Offensichtlich gibt es also analoge kollektive Verhaltensmuster, die weitgehend unabhängig vom jeweiligen politischen oder wirtschaftlichen System zu beobachten sind. Jede Seuche ist etwas Fremdes und Unbekanntes, die Menschen reagieren häufig zunächst verstört und suchen nicht zuletzt nach Sündenböcken. Dass sie aber auch lernfähig sind, verdeutlicht die aktuelle Corona-Krise. So werden über lange Zeit zu wenig beachtete Berufsgruppen wie Pflegekräfte, Supermarktkassiererinnen oder Lkw-Fahrer nun ebenso vermehrt geschätzt wie ein intaktes öffentliches Gesundheitssystem, das nicht allein ökonomischen Sparzwängen unterworfen sein sollte.

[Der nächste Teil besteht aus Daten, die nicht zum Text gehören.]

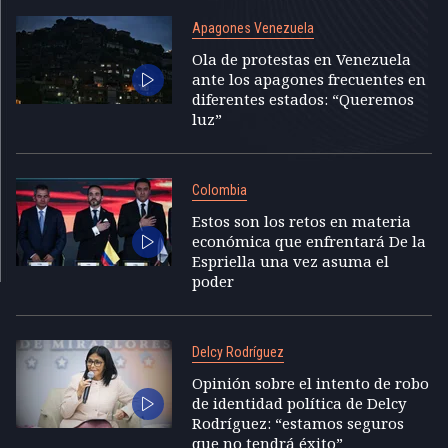
Apagones Venezuela
Ola de protestas en Venezuela
ante los apagones frecuentes en
diferentes estados: “Queremos
luz”
Colombia
Estos son los retos en materia
económica que enfrentará De la
Espriella una vez asuma el
poder
Delcy Rodríguez
Opinión sobre el intento de robo
de identidad política de Delcy
Rodríguez: “estamos seguros
que no tendrá éxito”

Blickt man etwa auf die Cholera-Epidemien des 19. Jahrhunderts, so lässt sich auch hier konstatieren, dass derartige Krisen bewältigt werden können. Verstärkte Bemühungen um die individuelle und kollektive Hygiene, Assanierungen von Städten und das Entstehen der modernen Bakteriologie brachten die Cholera in Europa letztlich weitgehend zum Verschwinden. Welche Lehren für die Zukunft die Gesellschaft aus der Corona-Krise ziehen wird, bleibt vorerst offen. Das Bewusstsein dafür, dass uns das Virus in vieler Hinsicht verändern wird, scheint sich aber bereits jetzt zunehmend auszuprägen.